Der Bus hielt vor einem österreichischen Autobahnrestaurant. Wir setzten uns an die Bar, mit bangem Blick auf die Uhr. Ich er­­wähn­te, dass wir uns zufällig in der Ge­gend befanden, in der ich auf­­­ge­wachsen war. „Wenn wir also den Bus verpassen“, sagte Zi­­to, „dann wäre das ein Zeichen Gottes?“ – „Du meinst“, ent­geg­­ne­te ich, „dann könnte ich dich gleich Mama vor­stellen?“ Sie form­te ihre frisch nachgeschminkten Lip­pen zu ei­nem Lä­cheln. Mein Bein wurde von ihrem Knie gestreift.

 

Zurück im dunklen Bus, es wurde kälter. Die an­deren wa­ren vor­be­­reitet, Zito hatte eine Decke dabei. „Deck dich mit deinem Man­­tel zu!“, sagte sie und gab mir ihr nie­ren­­för­miges Rei­se­­­­­­kis­­sen. Wir schliefen, das große Deutsch­land war fin­ster. Zi­tos Kissen half mir durch die Nacht.

 

Die Ausflugsfahrt bei Tage, ver­­­an­­staltet von der Eu­­ropa-Union, ging von Brüssel in die ostbelgische Pro­vinz.
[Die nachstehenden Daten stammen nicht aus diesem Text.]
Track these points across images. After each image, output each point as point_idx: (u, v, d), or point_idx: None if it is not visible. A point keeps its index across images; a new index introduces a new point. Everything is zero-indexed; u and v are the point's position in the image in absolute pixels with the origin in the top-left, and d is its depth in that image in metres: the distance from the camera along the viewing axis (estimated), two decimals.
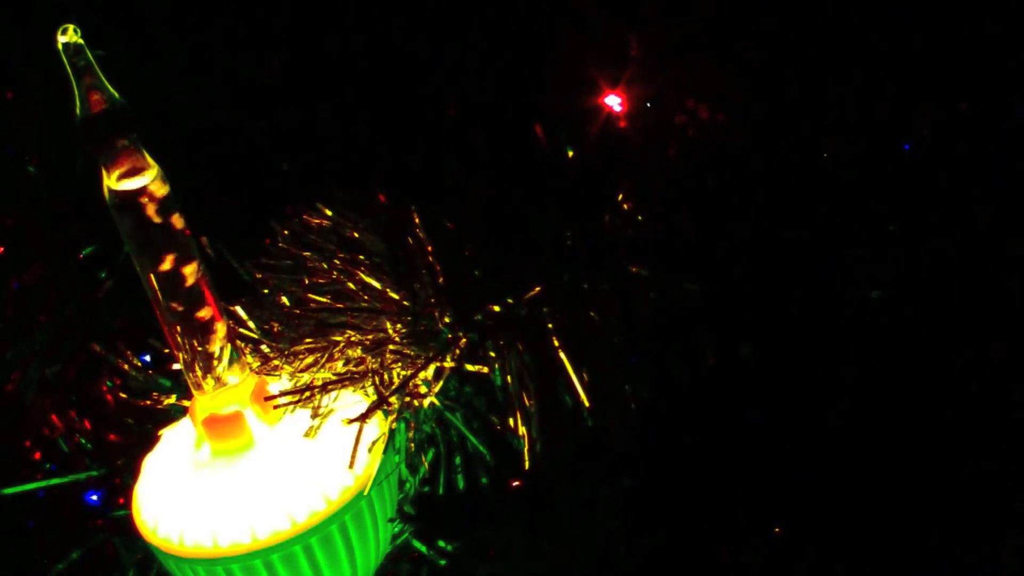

Zito hat­te nicht gewusst, dass die EU Kom­missare hat, meine neuen Gefährten wuss­ten das zu gut. Sie arbeiteten für die Kom­mis­sion und für deut­­sche Vertretungen in Brüssel. Eine war Praktikantin bei der „Fern­wärme-Lobby“. „Was braucht die Fernwärme eine Lob­­­­by?“, frag­te ich sie. „Erst einmal, damit man weiß, dass es die Fernwärme gibt.“

 

Die heitere Reiseleiterin verteilte mehrmals Lebkuchen, ganz so persönlich wurde es aber nicht. Man sprach über Flug­ver­bin­dun­­gen und davon, dass der Lis­sa­bon-Ver­trag für Volks­ab­stim­mun­­­gen nicht geeignet sei.

 

Es füg­te sich, dass eine blonde Un­ga­rin im Bus war, wenn auch mit ak­zent­freiem Deutsch. Als die Rede auf Weihnachtsgeschenke kam, entschlüpfte ihr der Satz: „Frauen freuen sich sowieso über jedes Geschenk.“ Die anderen re­agierten erstaunt. Sie er­rö­tete. Das war der intimste Mo­ment.

 

Nun ja, es ist ein billiger Vergleich. Bei Nacht sind deutsche Eu­rokraten vielleicht genauso zärtlich. Ich fragte Zito nicht um ihre Nummer, und der zweiten Un­ga­rin gab ich kein Ge­schenk. Ich nei­ge aber mein Haupt vor den bus­­rei­sen­den Un­ga­rin­nen die­­­­­ser Welt.